Base64 appears in JWT tokens, TLS certificates (PEM format), and SSH keys. In these cases, Base64 is the transport encoding, not the security layer. The actual security comes from cryptographic signatures (HMAC, RSA, ECDSA) applied to the data before Base64 encoding. Removing the Base64 layer exposes the signed or encrypted binary payload, not the original plaintext.

What RFC Standards Define Base64?

Four RFC documents define Base64 encoding and its applications. RFC 4648 is the primary specification. The other 3 RFCs define Base64 usage within specific protocols: email (MIME), JSON Web Signatures, and OpenPGP.

RFC	Title	Year	Scope
RFC 4648	The Base16, Base32, and Base64 Data Encodings	2006	Primary specification. Defines standard Base64 (Section 4), URL-safe Base64 (Section 5), Base32 (Section 6), and Base16 (Section 8).
RFC 2045	MIME Part One: Format of Internet Message Bodies	1996	Defines Base64 as a Content-Transfer-Encoding for email. Specifies 76-character line wrapping with CRLF line endings.
RFC 7515	JSON Web Signature (JWS)	2015	Uses base64url encoding (RFC 4648 Section 5) for JWT header and payload segments. Omits padding by default.
RFC 4880	OpenPGP Message Format	2007	Uses Radix-64 encoding (a Base64 variant) with a 24-bit CRC checksum appended after the encoded data.

RFC 4648 superseded earlier specifications including RFC 3548 (2003) and RFC 2045 (1996) as the authoritative reference for Base64 encoding. The URL-safe variant (Section 5) was first standardized in RFC 4648, addressing the incompatibility of + and / with URL encoding.
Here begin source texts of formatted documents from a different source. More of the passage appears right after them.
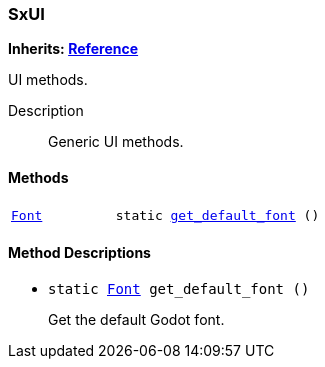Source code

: === SxUI

*Inherits: https://docs.godotengine.org/en/stable/classes/class_reference.html#reference[Reference^]*

UI methods.

Description::
    Generic UI methods.

[#_sxui_methods]
==== Methods

[cols="1,2"]
|===
|`https://docs.godotengine.org/en/stable/classes/class_font.html#font[Font^]`
|`static <<_sxui_method_get_default_font,get_default_font>> ()`
|===

[#_sxui_method_descriptions]
==== Method Descriptions

[#_sxui_method_get_default_font]
* `static https://docs.godotengine.org/en/stable/classes/class_font.html#font[Font^] get_default_font ()`
+
Get the default Godot font.

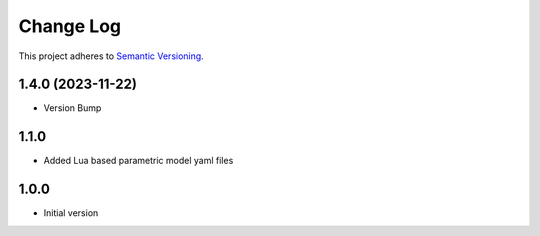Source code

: ==========
Change Log
==========

This project adheres to `Semantic Versioning <http://semver.org/>`_.

1.4.0 (2023-11-22)
------------------
* Version Bump

1.1.0
------------------
* Added Lua based parametric model yaml files

1.0.0
------------------
* Initial version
Frequently Asked Questions

Is Base64 encoding the same as encryption?

No. Base64 is a reversible encoding scheme, not encryption. Any person or program can decode a Base64 string back to the original binary data without a key. Base64 provides zero confidentiality. For data protection, use encryption algorithms such as AES-256 or RSA.

Why does Base64 increase file size by 33%?

Base64 represents every 3 input bytes (24 bits) as 4 output characters (6 bits each). The ratio 4/3 equals approximately 1.333, producing a 33.3% size increase. Additional overhead comes from padding characters and, in MIME encoding (RFC 2045), line breaks every 76 characters.

Can Base64 encode any type of file?

Yes. Base64 operates on raw bytes, so it encodes any binary data: images (PNG, JPEG, GIF, WebP), PDFs, audio files, video files, executables, ZIP archives, and plain text. The encoded output is always a printable ASCII string regardless of the input format. Encode files using the image encoder or text encoder.

What is the maximum size for Base64 encoding?

No theoretical maximum exists in the Base64 specification (RFC 4648). Practical limits depend on the application: browser JavaScript engines typically handle strings up to 512MB, data URIs in CSS have browser-specific limits (Chrome allows approximately 2MB), and email systems using MIME often cap attachments at 25MB before encoding.

Is Base64 encoding reversible?

Yes. Base64 encoding is fully reversible and lossless. Decoding a Base64 string always produces the exact original binary data, byte for byte. The process is deterministic: the same input always produces the same output, and decoding always recovers the same input. Test this using the Base64 text decoder.